Work instruction
List every line in the listing below that contains the string "Aggravated". Treat uppercase and lowercase letters as distinct.

=== Dataset entries ===

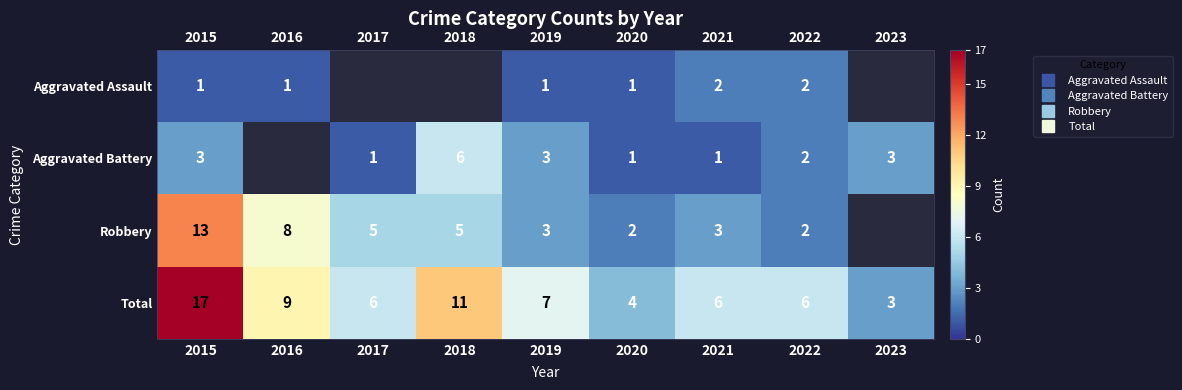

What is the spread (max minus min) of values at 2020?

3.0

===
=== Dataset entries ===

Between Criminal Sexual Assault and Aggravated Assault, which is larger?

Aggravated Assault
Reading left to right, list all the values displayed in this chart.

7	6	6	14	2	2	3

===
=== Dataset entries ===

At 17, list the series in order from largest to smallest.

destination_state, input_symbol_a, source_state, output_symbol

===

Your solution
Between Criminal Sexual Assault and Aggravated Assault, which is larger?
Aggravated Assault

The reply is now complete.